* **INSTRUCTION 1**
Quote the records exactly, everything from the line containing "מעוניינים להעמיק או להתחיל דרך חיים בריאה?" down to the last line of the records, and leave the pictures out.

PAGE TEXT Start Marker

Cinnamon Swirl said:
And when the novelty of giving such a laptop a hand job wears off, I suppose that would be followed by hitching it to a team of horses.
Hand cranking builds strong arms and hands, useful for when they hit puberty.

I mean, you know... those strong arms help prepare them for tending fields and milking goats. Life in the third world is rough. Hopefully, it doesn't come to that and they can get a proper education to go on to become professionals.
 
Cinnamon Swirl said:
And when the novelty of giving such a laptop a hand job wears off, I suppose that would be followed by hitching it to a team of horses.

I think the word 'novelty' is a little condescending. Those without a reliable source of electricity will find projects like this enormously empowering.

Reminds me of Trevor Bayliss's wind-up radio — a huge success in many parts of the world.

http://windupradio.com/trevor.htm
 
Lacero said:
... Hopefully, it doesn't come to that and they can get a proper education to go on to become professionals.

Let's join hands in solemn prayer. Given the pervasive poverty in developing countries, it is nice that someone like Prof. Negroponte and his research team have a keen interest in mass producing a product that will give many millions access to the info age.
 
And it runs Linux!

Makes sense. A single copy of Windows XP Home Edition costs as much as two of those laptops. ;)


Flash memory is an odd choice, because Flash memory has a limited amount of times you can read/write to it. This is no problem for storage, but it makes it terribly impractical for caching (you know, when your Mac has 256 MB of RAM and you're using 300 MB; the hard drive is being used as RAM for the last 44 MB) as it will wear out extremely quickly.

As a result, you can't cache, and therefore can't run any app that uses more than the RAM it has built in.

IMHO they should have made it $120 and put an extremely slow laptop hard drive in it.
 
w_parietti22 said:
What an ugly pos.

There reaching here... the have to brag about USB ports. :rolleyes:

I've always wondered why no one bothered doing something like this in the US. 5+ year old hardware is more than powerful enough to to run email, internet, word processing, music playing, photo-viewing that most people use their computers for. Likewise, if as long as you don't need space for your movie/video collection, what do we really use HD space for? A nice 4 gig HD would do fine if the OS didn't take up much space. Strip away all the overhead - the eye candy and less necessary features that are built into OS X and windows and you have a computer for like $100-$200 that serves all your basic needs, has a full keyboard and probably gets better battery life and is lighter than most laptops on the market today.

PAGE TEXT End Marker
EXCERPTED RECORDS Start Marker

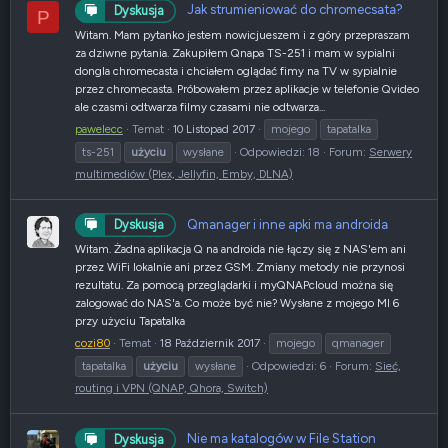
Jak strumieniować do chromecsata?
Dyskusja
P
Witam. Mam pytanko jestem nowicjueszem i z góry przepraszam
za dziwne pytania. Zakupiłem Qnapa TS-251 i mam w sypialni
dongla chromecasta i chciałem oglądać fimy na TV w sypialnie
przez chromecasta. Próbowałem przez aplikacje w telefonie Qvideo
ale czasmi odtwarza filmy czasami nie odtwarza...
pawelecc
Temat
10 Listopad 2017
mojego
tapatalka
ts-251
użyciu
wysłane
Odpowiedzi: 18
Forum:
Serwery
multimediów (Plex, Jellyfin, Emby, DLNA)
Qmanager i inne apki ma androida
Dyskusja
Witam. Żadna aplikacja Q na androida nie łączy się z NAS'em ani
przez WiFi lokalnie ani przez GSM. Zmiany metody nie przynosi
rezultatu. Za pomocą przeglądarki i myQNAPcloud można się
zalogować do NAS'a. Co może być nie? Wysłane z mojego MI 6
przy użyciu Tapatalka
cozi80
Temat
18 Październik 2017
mojego
qmanager
tapatalka
użyciu
wysłane
Odpowiedzi: 6
Forum:
Sieć,
routing i VPN (QNAP, Qhora, Switch)
Nie ma katalogów w File Station
Dyskusja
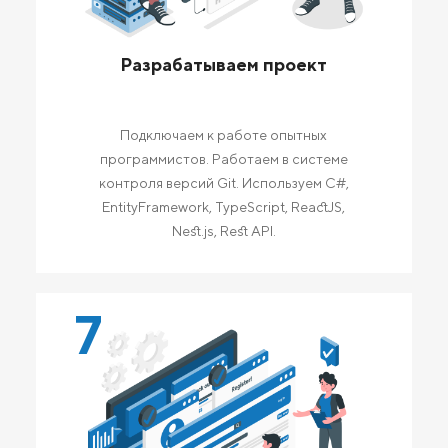
Разрабатываем проект
Подключаем к работе опытных
программистов. Работаем в системе
контроля версий Git. Используем C#,
EntityFramework, TypeScript, ReactJS,
Nest.js, Rest API.
7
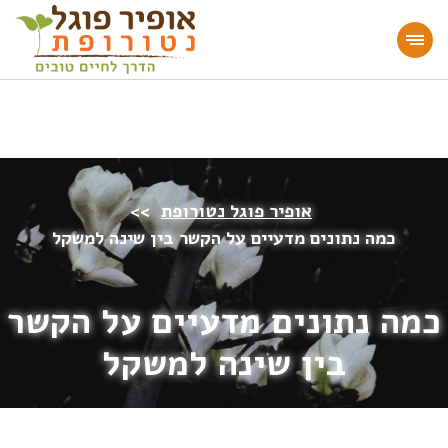
מעוניינים להעמיק או להתחיל דרך חיים בריאה?
הצטרפו לאתר!
אופיר פוגל נטורופת
>>
כמה נתונים מדעיים על הקשר בין שינה למשקל
כמה נתונים מדעיים על הקשר
בין שינה למשקל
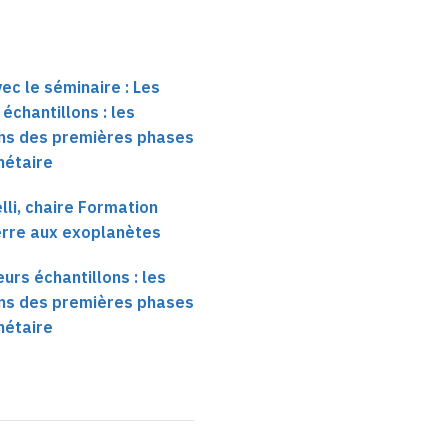
ec le séminaire : Les
échantillons : les
ns des premières phases
nétaire
li, chaire Formation
Terre aux exoplanètes
urs échantillons : les
ns des premières phases
nétaire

EXCERPTED RECORDS End Marker

* **INSTRUCTION 2**
Print the passage of the forum discussion about the low-cost laptop exactly, everything from "I think the" down to "of the world.".

* **TASK SOLUTION 1**
מעוניינים להעמיק או להתחיל דרך חיים בריאה?
הצטרפו לאתר!
אופיר פוגל נטורופת
>>
כמה נתונים מדעיים על הקשר בין שינה למשקל
כמה נתונים מדעיים על הקשר
בין שינה למשקל
ec le séminaire : Les
échantillons : les
ns des premières phases
nétaire
li, chaire Formation
Terre aux exoplanètes
urs échantillons : les
ns des premières phases
nétaire

* **TASK SOLUTION 2**
I think the word 'novelty' is a little condescending. Those without a reliable source of electricity will find projects like this enormously empowering.

Reminds me of Trevor Bayliss's wind-up radio — a huge success in many parts of the world.